I just signed up to Pinboard because I wanted a permanent resource to capture all the links I’ve posted and retweeted on Twitter. While Pinboard integrates well in terms of capturing links from your ongoing feed, it will only work backwards to the previous 3200 tweets due to Twitter’s API limit. So the first thing I wanted was to do was process my long term Twitter archive to get everything from the previous four years. You’d think other people would want this too, so something must exist to do it, right? Wrong.
In the end, I had to write a small Ruby hack to parse the data from the archive, grep the links and post them to Pinboard. It was actually fairly easy once I’d found a suitable example via Google and identified which variant of each Ruby gem I needed was currently maintained and working. I added a few comfort touches like expansion of shortened links and decoding of HTML entities (Twitter uses them; Pinboard doesn’t). What took the most time was understanding the Twitter archive data format, since there doesn’t appear to be any formal documentation for it. But it’s basically JSON, so is fairly readable once you’ve perused a few example tweets. [N.B. I’m not a JSON expert or a regular coder and have apparently forgotten the little Ruby I ever learned, so treat all this as the desperate grasps for comprehension of a total naif.]
Your tweets are all stored in datestamped files within the
data/js/tweets directory of the archive. Each file is formatted in JSON
except for the first line (beginning ‘Grailbird…’), which needs to be
What you’re left with is an array of individual tweets for that month,
each element containing hashes of the various components of the tweet,
beginning with the source (i.e. the app or website used to post the
tweet). The key parts required for Pinboard posts are any hashtags and
URLs from the entities hash, the text and the
created_at field. Note
urls entity doesn’t appear to be populated in older tweets
(circa 2010), so you need to grep the text with a suitable regex to locate
any links if this hash is empty (I used the
URI.extract method for this).
If the entity is populated then take the
expanded_url field. (The urls
entity is actually an array of URLs but as a Pinboard post can only show
one link, I only take the first element each time. However, there’s a
fallback method to view any others, as discussed further below.) I used the
LongURL module to try to expand each link to the final destination target,
bypassing any URL shortening used (itself often shortened again using
Twitter’s t.co shortcut) and generate a meaningful link.
Similarly, the hashtags entity is an array of hashtags in the tweet, so I
iterate over that and gather the
text item from each entry for
tagtext array parameter.
text part becomes the Pinboard
description field; since this
contains the original text including all the links as posted, it acts as a
backup of the original URI(s) in the event that the link expansion doesn’t
work correctly. One thing I’ve learnt from this: obsolete URL shorteners
are destructive to the Internet’s memory,
since you’re left with no easy way to recover the original link
destination. (Principal offender here is The Browser’s apparently defunct b.rw app,
which means that their older posted links are now all invalid. Bit of a
drawback for a curation site, that.) Also, many sites replace obsolete
page links with redirects to their top level home page (or the page of the
company that bought them out), which is no help at all. I guess that’s the
drawback of relying on an ‘ephemeral’ medium like Twitter for archiving.

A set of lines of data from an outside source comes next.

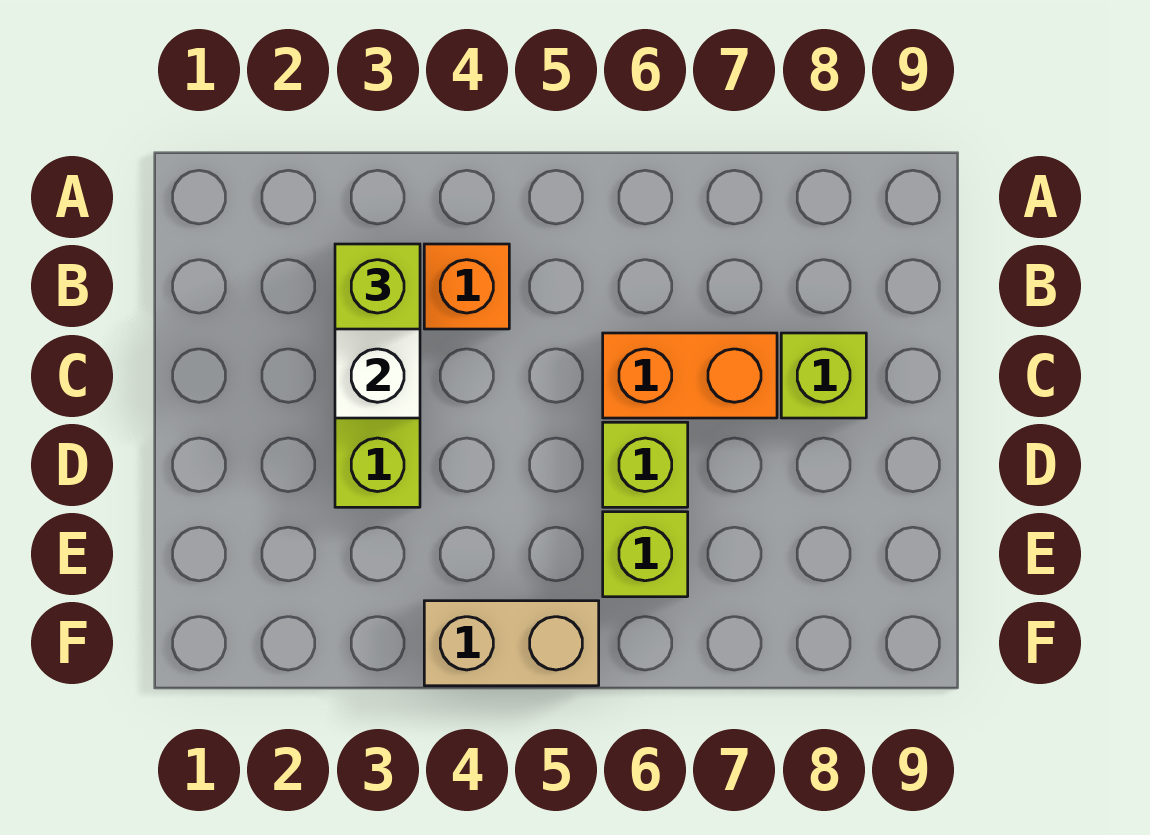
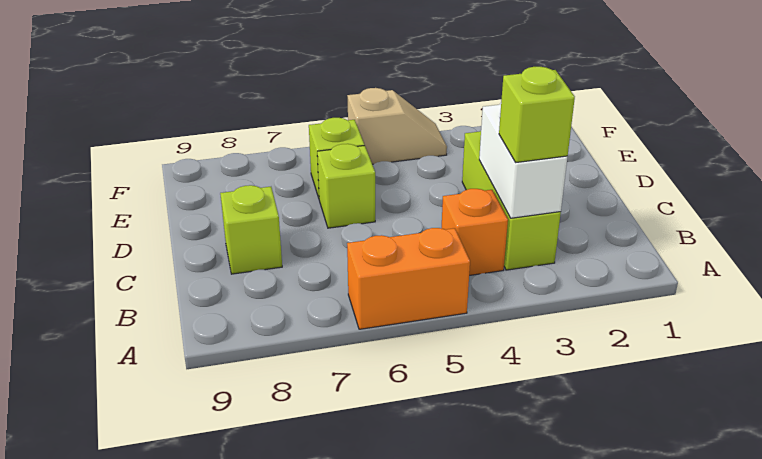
orange brick C6:C7 level 1 -> orange brick A5:A6 level 1
tan brick F4:F5 level 1 -> tan slope F4:F5 level 1 top 5

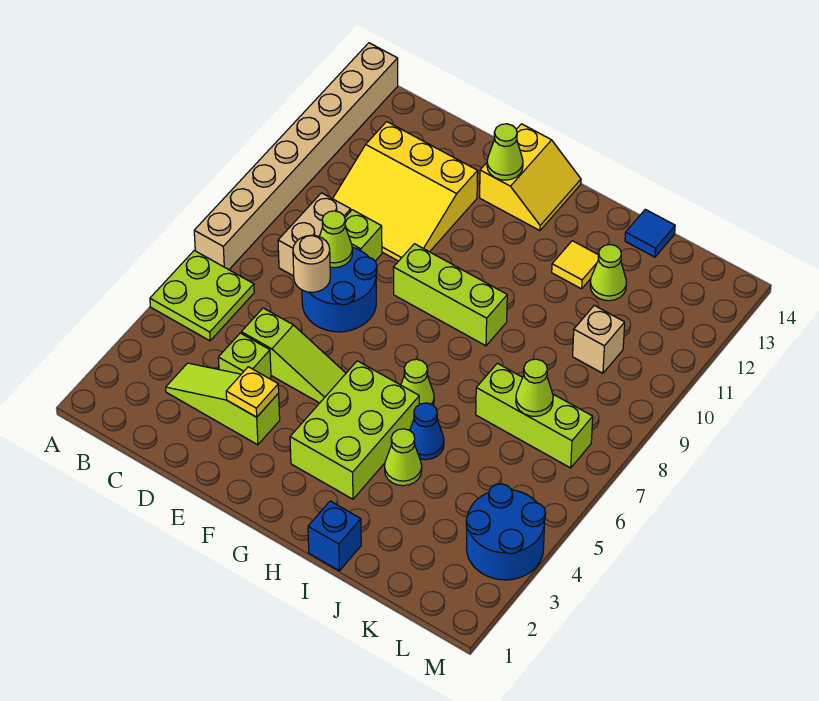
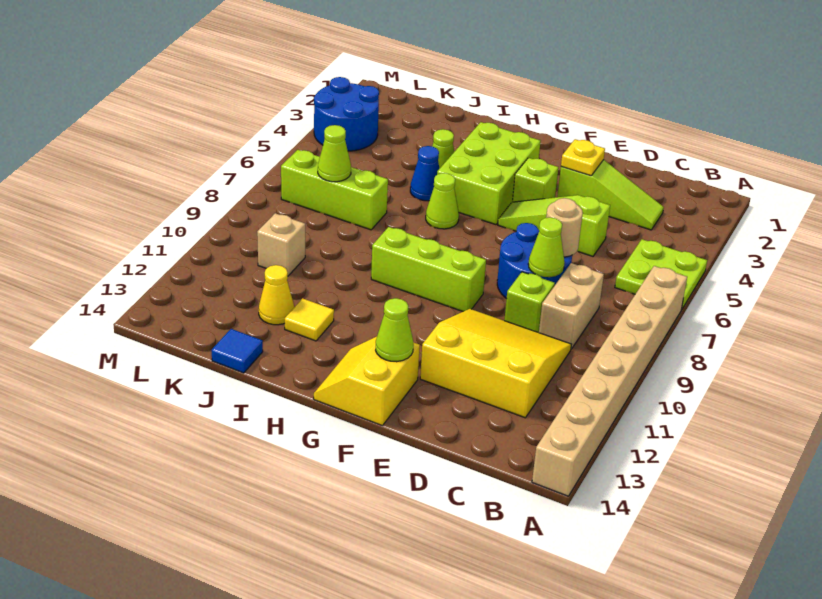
lime brick D4 level 1 -> lime brick F4 level 1
blue brick I1 level 1 -> none
lime cone J12 level 1 -> yellow cone J12 level 1

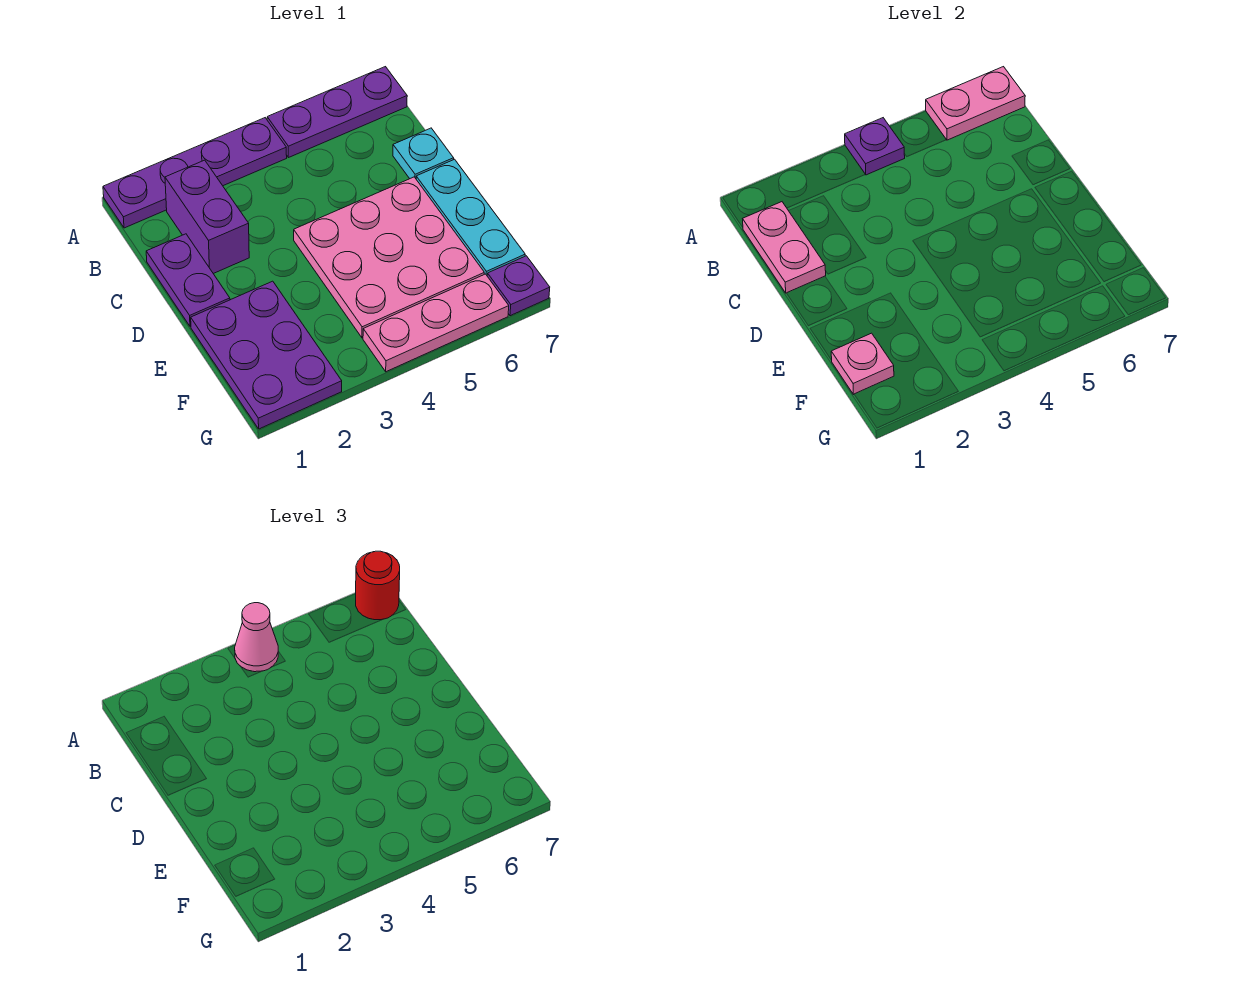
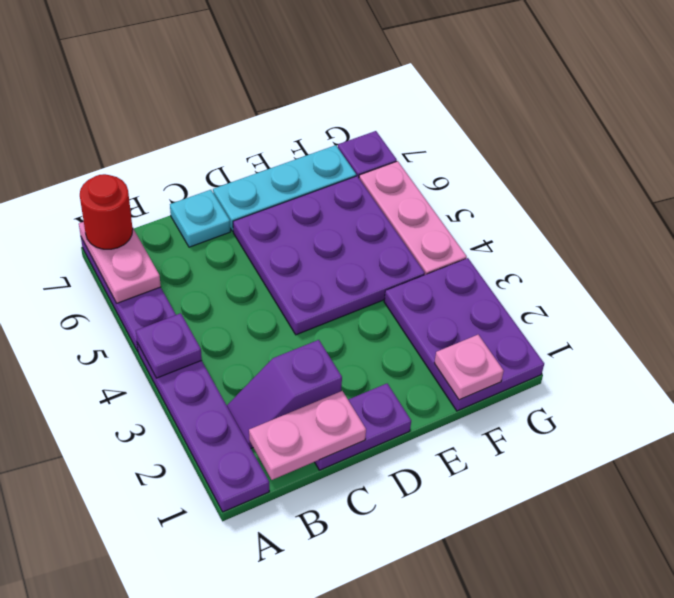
pink cone A4 level 3 -> none
purple brick B2:C2 level 1 -> purple slope B2:C2 level 1 top C
pink plate D4:F6 level 1 -> purple plate D4:F6 level 1
purple plate E1:G2 level 1 -> purple plate F1:G3 level 1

The only tricky part concerns (native) retweets: the tweet contains
details of your retweet, including the ‘RT’ header with the retweeted
user’s name and abridged text, while the original tweet is nested in a
retweeted_status field within that tweet. This means that when you find
such a field, you need to pull the relevant details from the surrounding
tweet (I use the text for Pinboard’s
description field as it shows the
attribution, and retain the datestamp of the retweet rather than the
original) and then extract the retweet for the actual link (you can
treat this as a normal element; i.e. unwrap the parent element and proceed
as before). I put the original, unabridged tweet text in Pinboard’s
extended description field.
Unfortunately, I haven’t been able to process my entire archive as the one I’d previously downloaded only extends to February 2013 and, when I try to request an updated one from Twitter, it first wants to verify my email address and then fails to send a confirmation email for this purpose, despite continuing to send notifications successfully to the same address.
I’m surprised that there appears to be little other work undertaken in mining and analysing Twitter archives, as there are probably a number of vaguely useful stats and summaries that could be generated from them. But then I guess most of that isn’t readily monetisable, particularly as the data isn’t considered current.